Батюшка келарь в Бога верит крепко, а вот в людей, походу, не очень, потому что на оставшийся час мы с ним и Михаилом осели на табуретках в уголочке с видом на готовый хлеб, отправив соответствующих работников подальше — на другой конец кухни, к обеду приготовления вести — а остальных и вовсе выгнав «до времени».
— Обед смотреть надобно, но покуда работает, — осторожно оценил батюшка келарь.
— Сейчас братья привыкнут, и станет намного лучше чем было, — повторил я то, что уже многократно озвучивалось. — А когда вы добро на другие придумки дадите, станет и вовсе благостно.
— Давай чего-нибудь простое, — не утерпел батюшка келарь. — Чтобы уклад привычный не ломать покуда.
Человек все же, не говорящая функция, а любопытство не только не порок, но и неотъемлемая черта человеческого характера.
— Можно этакую печку сложить, у нас она «тандыр» называется, — выкатил я предложение. — Простая штука: нужно в земле яму вырыть особую, глиною огню не поддающеюся снутри обмазать, тряпицей мокрой накрыть и оставить дней на десять, чтоб высохла. Сейчас лето, тепло, поэтому даже хворост для просушки жечь не придется.
— А дальше? — спросил Николай.
— А дальше можно в ней лепешки печь, — пожал я плечами.
— Как-то оно в земле хлеб выпекать… — пошевелил в воздухе руками батюшка. — Чай не черви. Может иначе можно?
— Можно, — не был я против. — Кирпич нужен навроде того, что в горнах железоделательных пользуют, чтоб жар держал хорошо, да раствор под них такой же, от жара не рушащийся.
— Это у нас есть, — похвастался Николай.
— По вашему слову готов помочь каменщикам сложить, — вызвался я.
— Некуда спешить, — одернул келарь. — И что же, хороши ли с этого «тындыра» лепешки?
— Очень, — не стал скрывать я. — Корка получается хрусткая, румяная, низ — потверже. А запах какой! — втянул носом, зажмурившись от удовольствия.
И без лепешек аромат на кухне, если пренебречь гарью очагов да лучин, прекрасный — свежих хлебушек вам не ароматизатор химический, от его запаха на самой душе теплеет!

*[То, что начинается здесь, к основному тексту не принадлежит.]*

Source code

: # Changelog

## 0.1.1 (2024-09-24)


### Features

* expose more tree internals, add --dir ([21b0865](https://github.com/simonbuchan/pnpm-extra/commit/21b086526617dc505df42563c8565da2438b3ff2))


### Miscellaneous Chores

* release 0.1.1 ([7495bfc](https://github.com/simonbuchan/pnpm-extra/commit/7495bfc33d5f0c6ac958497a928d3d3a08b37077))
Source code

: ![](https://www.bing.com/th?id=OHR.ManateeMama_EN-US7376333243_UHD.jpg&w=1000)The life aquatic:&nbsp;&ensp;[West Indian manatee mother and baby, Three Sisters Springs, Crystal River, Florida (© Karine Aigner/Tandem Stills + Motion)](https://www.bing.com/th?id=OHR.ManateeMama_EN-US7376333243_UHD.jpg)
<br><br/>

— Опосля обеда строить начнем, — решил келарь. — Илюшка, подойди, — повысив голос, вызвал к нам монахов. — Ступай к Ярославу, каменщику, путь готовит раствор да кирпичи кузнечные.
— А арматура? — влез я.
— А зачем тебе арматура? — удивился келарь. — С кем воевать собрался?
Не понял.
— Слово неверное подобрал видать, батюшка. Что на Руси арматурою зовется?
— Сбруя воинская — шелом, доспех, наручи да прочее все вместе арматурою зовется, — пояснил Николай.